Bir “ilke”mücadelesi yürütüyor pozları kesip milleti aptal yerine koyuyorsunuz ya ısrarla;
“Ayıp oluyor gerçekten!..”
Menemen’de neden alıntı yapmıyorsun “üstad”dan!
Orhan Erinç, Cumhuriyet’teki dünkü köşesinde, kendini Mehdi ilan eden Derviş Mehmet ve yandaşlarının başlattığı, tekbir-zikirlerle yedek subay Mustafa Fehmi Kubilay’ın başının kesildiği dehşet verici ayaklanmanın; Menemen Olayı’nın yıldönümü dolayısıyla manidar bir hatırlatma yapmış ve Necip Fazıl Kısakürek’in 1931 yılında bu vahşetin yıldönümü dolayısıyla Ankara Türk Ocağı’nda yaptığı konuşmayı yayınlamış:
“... Ne 31 Mart, ne Şeyh Sait isyanı, ne Ağrı hareketi mahiyet ve ruh olarak Menemen hadisesiyle boy ölçüşemez. Halbuki bunlarda daha çok kan aktı. Hıyanet daha geniş bir sahada ayaklandı... Boy ölçüşemez, zira bunlar irticaın basit, adi bir kalkışından kötü bir fırsatçılık hareketiyle bir tâlii dönüşünden başka bir şey değildir. Bu defa öyle olmuyor; meyus, bedbin, çürük, hamlesiz zannettiğiniz irtica bir hadisenin mikyas ve kitlesine sığdırmadığı kast ve gayzını (kinini) bir gencin kesilen başına sığdırabiliyor. (...) hükümet konağının, hükümet otoritesinin telkin ettiği bir meydanın ortasında, müfrezesini bırakan, kolunu sallaya sallaya bir başına mürtecilerin üzerine yürüyen ve gençliği, hocalığı, askerliği bütün bir mefkureyi temsil eden bir genç, halkın, askerinin, bütün dünyanın gözü önünde evvela tabanca ile vuruluyor. Sonra kafası bıçakla kesiliyor. Ve sonra başı sicimle irtica mızrağına takılıyor. Buna ne diyorsun? Bunun manasını anlıyor musun? Mürteci, memleket gençliğine, memleket fikrine beslediği kastın, gayzın, kinin, mel’un hırsın derecesini Kubilay’ın başında açıkça soğukkanlılıkla irade ediyor. Kubilay’ın başı kesilmeseydi bu iradeyi bulamayacaktık; bu vak’ayı benzerlerinden ayıracaktık. Eğer Kubilay bir kahramansa bu farkı meydana çıkardığı içindir. (...) İrtica ” Bahrimuhit “teki (okyanustaki) buz dağları gibi suyun yüzüne sivri bir uç çıkardı. Mes’ul bu uç değildir. Buz dağının heyet-i mecmuasıdır. Bu ucu tepelemekle suyun yüzünde ondan hiçbir nişane bırakmamakla dağı kaldırmış olmayız. O dağı tuzla buz etmek lazım. (...) Mes’ul; elleri cübbesinin cebinde yüzümüze bakmaktan korkarak, niyeti meydana çıkmasın diye telaşlı telaşlı yürüyendir.”

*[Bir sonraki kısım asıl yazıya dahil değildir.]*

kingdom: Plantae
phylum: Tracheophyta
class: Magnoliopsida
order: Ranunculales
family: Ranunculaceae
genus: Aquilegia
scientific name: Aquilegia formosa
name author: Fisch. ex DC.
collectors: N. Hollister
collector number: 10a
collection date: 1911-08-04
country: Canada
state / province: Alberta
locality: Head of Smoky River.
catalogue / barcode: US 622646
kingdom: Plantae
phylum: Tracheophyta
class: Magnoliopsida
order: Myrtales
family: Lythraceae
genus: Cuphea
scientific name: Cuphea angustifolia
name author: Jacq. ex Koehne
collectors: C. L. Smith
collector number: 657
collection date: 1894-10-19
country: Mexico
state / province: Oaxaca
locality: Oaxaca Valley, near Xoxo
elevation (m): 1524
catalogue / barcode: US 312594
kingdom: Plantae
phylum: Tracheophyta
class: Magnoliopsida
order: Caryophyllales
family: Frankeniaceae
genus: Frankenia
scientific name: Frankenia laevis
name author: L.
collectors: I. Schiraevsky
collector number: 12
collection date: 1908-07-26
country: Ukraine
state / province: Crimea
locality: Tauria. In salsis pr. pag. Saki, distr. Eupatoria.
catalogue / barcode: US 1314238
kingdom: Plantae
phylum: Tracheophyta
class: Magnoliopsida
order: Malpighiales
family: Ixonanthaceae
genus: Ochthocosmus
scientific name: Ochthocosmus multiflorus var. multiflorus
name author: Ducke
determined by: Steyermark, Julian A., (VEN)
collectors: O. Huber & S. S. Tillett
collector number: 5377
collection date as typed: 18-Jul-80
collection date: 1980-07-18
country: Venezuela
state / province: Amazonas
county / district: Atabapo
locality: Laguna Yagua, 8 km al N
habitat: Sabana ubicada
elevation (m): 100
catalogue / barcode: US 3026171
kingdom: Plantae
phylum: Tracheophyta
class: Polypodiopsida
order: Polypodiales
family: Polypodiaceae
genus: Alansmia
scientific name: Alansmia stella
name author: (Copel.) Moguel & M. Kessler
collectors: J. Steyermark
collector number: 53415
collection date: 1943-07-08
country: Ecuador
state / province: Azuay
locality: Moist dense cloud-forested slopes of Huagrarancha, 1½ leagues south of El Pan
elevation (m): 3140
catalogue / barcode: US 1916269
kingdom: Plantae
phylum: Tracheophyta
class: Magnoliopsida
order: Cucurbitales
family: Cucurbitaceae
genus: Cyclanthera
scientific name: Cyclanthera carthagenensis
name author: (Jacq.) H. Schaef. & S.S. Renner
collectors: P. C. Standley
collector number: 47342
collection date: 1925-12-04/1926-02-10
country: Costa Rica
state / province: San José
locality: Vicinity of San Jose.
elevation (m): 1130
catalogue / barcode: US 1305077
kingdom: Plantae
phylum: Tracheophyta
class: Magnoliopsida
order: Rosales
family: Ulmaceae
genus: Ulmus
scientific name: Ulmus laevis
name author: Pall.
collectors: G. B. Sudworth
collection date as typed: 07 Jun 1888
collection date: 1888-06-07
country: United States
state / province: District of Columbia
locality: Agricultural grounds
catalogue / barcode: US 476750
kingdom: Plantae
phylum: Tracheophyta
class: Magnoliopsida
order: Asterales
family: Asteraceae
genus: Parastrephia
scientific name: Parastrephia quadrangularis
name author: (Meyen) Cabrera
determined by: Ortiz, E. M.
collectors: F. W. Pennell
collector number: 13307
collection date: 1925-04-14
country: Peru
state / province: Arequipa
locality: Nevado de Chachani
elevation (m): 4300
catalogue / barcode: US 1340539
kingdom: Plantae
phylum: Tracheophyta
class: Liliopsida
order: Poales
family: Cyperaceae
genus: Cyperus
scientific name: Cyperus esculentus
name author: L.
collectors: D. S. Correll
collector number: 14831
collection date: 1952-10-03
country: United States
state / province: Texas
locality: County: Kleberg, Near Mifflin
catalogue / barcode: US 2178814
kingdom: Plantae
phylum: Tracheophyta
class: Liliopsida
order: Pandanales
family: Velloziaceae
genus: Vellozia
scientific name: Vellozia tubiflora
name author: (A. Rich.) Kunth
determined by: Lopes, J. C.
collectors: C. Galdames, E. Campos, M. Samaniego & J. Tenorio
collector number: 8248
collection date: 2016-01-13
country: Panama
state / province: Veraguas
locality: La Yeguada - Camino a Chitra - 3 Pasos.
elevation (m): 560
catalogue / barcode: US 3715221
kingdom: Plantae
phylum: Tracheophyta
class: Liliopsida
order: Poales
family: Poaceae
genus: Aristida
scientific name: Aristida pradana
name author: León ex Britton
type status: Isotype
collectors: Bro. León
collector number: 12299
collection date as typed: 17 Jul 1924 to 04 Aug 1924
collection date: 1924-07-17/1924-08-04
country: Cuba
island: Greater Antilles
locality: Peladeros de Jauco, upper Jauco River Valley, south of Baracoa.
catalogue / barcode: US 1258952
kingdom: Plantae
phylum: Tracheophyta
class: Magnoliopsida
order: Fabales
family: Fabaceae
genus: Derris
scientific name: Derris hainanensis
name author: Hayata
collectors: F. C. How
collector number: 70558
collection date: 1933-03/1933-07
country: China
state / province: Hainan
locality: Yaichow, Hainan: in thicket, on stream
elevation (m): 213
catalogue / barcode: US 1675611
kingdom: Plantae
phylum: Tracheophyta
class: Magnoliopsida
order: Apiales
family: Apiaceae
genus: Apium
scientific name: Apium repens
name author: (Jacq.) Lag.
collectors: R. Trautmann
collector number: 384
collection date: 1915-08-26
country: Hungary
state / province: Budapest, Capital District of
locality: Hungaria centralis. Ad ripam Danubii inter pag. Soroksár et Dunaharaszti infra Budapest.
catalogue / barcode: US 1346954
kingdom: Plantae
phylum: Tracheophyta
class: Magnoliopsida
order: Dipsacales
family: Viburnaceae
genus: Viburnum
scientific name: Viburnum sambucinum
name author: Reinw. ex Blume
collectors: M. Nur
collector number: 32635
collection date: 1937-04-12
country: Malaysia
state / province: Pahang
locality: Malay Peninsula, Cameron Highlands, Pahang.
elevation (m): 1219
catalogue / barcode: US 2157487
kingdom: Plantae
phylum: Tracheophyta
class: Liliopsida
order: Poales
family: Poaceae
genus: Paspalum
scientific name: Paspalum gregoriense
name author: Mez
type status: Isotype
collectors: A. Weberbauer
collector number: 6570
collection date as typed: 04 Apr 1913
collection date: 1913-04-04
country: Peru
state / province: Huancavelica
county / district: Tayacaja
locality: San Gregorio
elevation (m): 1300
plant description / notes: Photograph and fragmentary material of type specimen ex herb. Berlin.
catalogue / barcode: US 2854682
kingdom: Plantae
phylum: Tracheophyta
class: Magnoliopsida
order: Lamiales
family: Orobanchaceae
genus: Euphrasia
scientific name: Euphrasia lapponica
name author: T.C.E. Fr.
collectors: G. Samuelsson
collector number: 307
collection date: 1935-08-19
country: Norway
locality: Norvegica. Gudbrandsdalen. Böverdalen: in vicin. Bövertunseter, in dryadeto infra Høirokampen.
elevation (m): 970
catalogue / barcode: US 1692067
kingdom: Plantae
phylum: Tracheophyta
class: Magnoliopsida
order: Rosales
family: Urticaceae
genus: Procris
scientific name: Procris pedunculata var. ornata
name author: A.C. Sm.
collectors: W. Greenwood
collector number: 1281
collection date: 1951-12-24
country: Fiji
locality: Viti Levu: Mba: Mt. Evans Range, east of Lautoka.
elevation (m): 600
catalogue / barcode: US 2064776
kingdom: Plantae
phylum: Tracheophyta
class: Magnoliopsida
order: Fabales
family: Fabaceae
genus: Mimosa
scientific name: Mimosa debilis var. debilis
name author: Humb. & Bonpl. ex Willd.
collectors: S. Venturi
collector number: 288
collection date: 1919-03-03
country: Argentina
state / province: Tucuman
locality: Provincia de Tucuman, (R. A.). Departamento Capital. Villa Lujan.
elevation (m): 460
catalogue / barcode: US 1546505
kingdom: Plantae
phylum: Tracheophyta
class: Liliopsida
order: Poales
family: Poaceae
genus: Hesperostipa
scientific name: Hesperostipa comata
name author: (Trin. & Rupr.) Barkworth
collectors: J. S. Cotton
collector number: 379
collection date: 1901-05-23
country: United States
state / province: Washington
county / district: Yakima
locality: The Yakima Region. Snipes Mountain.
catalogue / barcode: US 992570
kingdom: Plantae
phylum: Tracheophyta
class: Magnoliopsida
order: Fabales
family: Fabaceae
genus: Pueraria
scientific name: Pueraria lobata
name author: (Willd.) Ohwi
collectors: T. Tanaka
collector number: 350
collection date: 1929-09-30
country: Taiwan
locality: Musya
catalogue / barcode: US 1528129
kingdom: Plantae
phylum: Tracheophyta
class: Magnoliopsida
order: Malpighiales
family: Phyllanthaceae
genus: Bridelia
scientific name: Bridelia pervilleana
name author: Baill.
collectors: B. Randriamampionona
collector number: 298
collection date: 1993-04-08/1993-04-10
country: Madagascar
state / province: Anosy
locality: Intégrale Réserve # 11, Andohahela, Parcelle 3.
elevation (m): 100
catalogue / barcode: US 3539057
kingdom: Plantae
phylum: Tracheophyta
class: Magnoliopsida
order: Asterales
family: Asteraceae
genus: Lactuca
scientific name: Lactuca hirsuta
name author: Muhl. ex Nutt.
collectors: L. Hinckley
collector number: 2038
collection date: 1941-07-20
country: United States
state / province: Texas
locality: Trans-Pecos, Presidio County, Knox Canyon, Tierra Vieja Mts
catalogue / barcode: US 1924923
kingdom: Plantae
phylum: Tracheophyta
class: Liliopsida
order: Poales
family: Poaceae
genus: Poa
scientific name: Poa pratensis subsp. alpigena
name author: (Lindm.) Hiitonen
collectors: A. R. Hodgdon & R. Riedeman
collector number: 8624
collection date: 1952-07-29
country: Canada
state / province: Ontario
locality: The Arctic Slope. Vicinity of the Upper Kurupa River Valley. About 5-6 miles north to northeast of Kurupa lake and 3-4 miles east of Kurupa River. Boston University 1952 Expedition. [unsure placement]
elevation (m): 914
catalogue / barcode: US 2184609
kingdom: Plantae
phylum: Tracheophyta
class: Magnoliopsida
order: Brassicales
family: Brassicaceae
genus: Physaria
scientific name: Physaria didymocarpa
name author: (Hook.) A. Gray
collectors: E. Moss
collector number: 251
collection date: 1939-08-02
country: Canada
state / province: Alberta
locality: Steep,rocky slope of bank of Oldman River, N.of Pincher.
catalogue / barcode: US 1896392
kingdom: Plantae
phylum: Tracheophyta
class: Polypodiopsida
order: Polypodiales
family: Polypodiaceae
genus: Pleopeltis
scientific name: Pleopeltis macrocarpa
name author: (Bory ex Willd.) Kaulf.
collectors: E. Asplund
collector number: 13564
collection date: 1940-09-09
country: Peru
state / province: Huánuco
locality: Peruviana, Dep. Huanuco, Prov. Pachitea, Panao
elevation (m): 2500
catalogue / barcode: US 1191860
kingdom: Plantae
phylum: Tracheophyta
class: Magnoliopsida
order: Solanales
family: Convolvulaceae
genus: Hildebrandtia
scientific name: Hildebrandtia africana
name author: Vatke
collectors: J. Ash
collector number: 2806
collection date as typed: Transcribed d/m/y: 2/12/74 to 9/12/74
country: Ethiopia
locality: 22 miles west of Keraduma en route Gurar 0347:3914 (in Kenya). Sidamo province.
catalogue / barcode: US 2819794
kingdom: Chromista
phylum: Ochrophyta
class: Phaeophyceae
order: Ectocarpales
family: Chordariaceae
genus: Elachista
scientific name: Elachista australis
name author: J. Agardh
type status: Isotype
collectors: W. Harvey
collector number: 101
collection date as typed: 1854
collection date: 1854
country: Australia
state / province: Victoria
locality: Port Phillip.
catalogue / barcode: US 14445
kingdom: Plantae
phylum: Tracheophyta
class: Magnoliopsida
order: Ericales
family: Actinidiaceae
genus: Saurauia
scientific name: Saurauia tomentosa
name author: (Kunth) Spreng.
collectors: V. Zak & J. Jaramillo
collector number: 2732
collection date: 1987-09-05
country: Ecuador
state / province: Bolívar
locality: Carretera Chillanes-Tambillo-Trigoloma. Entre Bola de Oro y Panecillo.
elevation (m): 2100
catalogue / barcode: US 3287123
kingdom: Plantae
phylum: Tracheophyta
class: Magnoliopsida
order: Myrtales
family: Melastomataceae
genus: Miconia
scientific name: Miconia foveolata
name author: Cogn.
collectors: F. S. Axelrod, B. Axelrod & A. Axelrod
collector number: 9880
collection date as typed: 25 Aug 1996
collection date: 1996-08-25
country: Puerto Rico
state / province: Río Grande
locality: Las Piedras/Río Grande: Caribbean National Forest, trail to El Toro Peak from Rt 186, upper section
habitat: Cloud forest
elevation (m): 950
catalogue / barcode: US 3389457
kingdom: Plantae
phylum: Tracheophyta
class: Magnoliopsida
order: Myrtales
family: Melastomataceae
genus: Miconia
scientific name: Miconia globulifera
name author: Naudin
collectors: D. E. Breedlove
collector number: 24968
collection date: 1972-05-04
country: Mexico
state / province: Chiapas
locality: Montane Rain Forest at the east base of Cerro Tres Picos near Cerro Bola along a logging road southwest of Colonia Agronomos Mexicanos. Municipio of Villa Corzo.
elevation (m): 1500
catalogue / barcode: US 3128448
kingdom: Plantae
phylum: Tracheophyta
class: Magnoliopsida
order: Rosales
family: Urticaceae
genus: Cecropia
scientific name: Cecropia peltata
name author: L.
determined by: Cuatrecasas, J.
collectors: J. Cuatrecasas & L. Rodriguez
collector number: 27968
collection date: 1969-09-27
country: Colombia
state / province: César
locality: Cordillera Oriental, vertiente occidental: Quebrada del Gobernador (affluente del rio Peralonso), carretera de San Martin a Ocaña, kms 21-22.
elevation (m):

“Dersim”i Necip Fazıl’ın kaleminden aktarmaya bayılan Erdoğan, Menemen’i neden “tarihi ondan öğrendim” dediği “üstadı”nın diliyle anlatmıyor?
“Cumhuriyet”le hesaplaşmaya giren “Son Devrin Din Mazlumları”nın, Mustafa Muğlalı’ya duacı olmasından mı korkuyor!